## SET PROBLEM:
Collect every line of the records below that contains the string "endBound".

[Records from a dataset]
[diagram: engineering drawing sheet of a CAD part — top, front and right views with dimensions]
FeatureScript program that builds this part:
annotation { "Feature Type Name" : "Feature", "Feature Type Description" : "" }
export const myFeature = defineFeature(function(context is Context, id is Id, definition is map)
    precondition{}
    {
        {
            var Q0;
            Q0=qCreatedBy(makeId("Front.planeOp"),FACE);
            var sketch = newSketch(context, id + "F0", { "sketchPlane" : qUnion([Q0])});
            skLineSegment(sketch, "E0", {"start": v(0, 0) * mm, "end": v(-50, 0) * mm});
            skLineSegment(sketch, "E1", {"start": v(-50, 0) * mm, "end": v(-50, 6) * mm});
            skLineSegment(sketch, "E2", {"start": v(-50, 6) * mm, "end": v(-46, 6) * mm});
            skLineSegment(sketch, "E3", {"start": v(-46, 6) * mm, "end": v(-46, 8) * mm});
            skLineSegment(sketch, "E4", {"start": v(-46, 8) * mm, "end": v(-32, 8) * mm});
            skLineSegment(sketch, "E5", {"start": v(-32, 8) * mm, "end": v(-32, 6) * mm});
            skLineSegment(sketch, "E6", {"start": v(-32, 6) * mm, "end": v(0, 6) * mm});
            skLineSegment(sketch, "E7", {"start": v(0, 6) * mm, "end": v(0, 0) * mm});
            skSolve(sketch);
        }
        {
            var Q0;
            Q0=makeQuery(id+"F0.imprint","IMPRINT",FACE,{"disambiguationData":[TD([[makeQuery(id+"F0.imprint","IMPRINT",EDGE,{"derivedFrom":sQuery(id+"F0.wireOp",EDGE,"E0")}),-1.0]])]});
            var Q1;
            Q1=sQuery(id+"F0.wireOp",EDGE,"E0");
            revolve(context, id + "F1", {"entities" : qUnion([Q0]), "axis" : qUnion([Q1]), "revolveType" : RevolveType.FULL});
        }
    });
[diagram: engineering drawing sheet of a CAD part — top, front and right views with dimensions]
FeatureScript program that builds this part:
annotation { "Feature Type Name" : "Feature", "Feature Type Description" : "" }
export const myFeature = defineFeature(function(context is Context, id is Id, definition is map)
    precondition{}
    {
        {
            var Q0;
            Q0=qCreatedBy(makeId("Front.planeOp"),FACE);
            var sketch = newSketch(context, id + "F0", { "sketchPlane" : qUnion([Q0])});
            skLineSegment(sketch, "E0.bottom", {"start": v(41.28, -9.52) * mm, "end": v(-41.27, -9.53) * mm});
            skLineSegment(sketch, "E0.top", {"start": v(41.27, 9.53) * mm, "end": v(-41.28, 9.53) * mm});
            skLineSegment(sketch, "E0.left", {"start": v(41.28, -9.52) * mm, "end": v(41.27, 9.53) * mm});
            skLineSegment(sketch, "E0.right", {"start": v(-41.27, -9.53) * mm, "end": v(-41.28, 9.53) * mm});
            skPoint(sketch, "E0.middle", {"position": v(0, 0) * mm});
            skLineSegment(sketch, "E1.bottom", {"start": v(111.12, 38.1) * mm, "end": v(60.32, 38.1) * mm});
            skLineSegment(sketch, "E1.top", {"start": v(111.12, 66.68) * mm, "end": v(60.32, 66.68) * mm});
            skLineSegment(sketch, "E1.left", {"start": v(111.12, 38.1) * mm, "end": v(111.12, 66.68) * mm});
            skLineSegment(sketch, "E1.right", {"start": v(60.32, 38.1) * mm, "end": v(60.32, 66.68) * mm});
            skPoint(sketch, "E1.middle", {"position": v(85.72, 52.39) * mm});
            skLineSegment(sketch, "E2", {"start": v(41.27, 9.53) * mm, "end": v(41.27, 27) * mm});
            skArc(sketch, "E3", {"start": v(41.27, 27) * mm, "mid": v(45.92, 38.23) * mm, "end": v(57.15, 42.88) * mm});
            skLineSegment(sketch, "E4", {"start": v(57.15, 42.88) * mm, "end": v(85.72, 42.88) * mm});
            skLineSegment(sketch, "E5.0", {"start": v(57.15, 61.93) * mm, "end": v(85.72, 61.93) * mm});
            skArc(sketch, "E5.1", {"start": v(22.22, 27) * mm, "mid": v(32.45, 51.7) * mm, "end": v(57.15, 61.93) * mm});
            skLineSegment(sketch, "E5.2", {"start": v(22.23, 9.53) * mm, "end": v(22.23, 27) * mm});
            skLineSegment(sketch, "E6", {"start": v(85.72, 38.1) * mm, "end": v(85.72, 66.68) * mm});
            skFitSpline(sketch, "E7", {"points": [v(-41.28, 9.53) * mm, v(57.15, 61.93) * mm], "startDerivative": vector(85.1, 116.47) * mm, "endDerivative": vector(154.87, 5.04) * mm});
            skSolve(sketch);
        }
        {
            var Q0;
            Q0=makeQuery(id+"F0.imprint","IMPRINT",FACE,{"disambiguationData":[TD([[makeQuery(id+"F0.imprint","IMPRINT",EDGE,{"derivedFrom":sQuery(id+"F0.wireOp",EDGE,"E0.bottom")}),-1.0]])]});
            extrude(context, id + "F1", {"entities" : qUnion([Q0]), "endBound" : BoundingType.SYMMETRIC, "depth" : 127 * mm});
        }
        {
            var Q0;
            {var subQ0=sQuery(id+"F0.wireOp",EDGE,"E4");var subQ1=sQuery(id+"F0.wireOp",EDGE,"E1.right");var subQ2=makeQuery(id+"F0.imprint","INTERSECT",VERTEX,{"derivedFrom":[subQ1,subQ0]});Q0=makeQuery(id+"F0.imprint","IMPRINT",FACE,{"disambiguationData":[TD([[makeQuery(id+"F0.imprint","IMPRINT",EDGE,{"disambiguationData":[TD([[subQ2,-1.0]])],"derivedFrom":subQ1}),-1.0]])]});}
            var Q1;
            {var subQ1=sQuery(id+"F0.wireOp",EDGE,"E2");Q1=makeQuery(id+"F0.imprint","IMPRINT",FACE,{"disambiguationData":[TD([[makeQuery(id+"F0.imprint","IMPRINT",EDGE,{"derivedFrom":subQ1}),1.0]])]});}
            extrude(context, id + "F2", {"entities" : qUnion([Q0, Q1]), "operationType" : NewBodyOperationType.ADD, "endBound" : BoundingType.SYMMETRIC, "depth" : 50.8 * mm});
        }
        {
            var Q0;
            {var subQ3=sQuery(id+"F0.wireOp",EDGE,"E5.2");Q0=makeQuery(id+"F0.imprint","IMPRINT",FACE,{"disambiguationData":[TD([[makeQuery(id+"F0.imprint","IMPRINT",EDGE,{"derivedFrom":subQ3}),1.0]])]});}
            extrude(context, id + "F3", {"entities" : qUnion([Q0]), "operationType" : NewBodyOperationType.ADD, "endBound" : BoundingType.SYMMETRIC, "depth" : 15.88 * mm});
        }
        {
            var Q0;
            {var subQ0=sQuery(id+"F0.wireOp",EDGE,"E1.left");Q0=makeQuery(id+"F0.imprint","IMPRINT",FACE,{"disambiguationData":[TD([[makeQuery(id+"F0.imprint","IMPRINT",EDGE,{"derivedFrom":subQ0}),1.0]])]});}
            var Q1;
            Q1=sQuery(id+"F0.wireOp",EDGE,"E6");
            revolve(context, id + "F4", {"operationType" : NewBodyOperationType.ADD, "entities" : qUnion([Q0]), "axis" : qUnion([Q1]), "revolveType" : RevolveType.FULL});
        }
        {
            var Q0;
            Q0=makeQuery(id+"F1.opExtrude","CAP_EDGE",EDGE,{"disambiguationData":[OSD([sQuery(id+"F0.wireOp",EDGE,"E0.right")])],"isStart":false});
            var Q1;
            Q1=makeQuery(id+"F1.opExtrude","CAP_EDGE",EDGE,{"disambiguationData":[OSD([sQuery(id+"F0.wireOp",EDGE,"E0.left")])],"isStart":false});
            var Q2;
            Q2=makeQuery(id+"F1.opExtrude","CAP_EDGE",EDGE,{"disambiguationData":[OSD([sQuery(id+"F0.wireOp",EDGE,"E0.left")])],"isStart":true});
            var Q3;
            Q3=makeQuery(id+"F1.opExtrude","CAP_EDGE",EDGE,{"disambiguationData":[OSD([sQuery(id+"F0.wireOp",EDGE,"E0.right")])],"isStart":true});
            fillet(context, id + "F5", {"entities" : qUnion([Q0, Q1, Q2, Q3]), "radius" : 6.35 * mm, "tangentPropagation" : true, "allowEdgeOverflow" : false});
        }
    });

## REPLY:
            extrude(context, id + "F1", {"entities" : qUnion([Q0]), "endBound" : BoundingType.SYMMETRIC, "depth" : 127 * mm});
            extrude(context, id + "F2", {"entities" : qUnion([Q0, Q1]), "operationType" : NewBodyOperationType.ADD, "endBound" : BoundingType.SYMMETRIC, "depth" : 50.8 * mm});
            extrude(context, id + "F3", {"entities" : qUnion([Q0]), "operationType" : NewBodyOperationType.ADD, "endBound" : BoundingType.SYMMETRIC, "depth" : 15.88 * mm});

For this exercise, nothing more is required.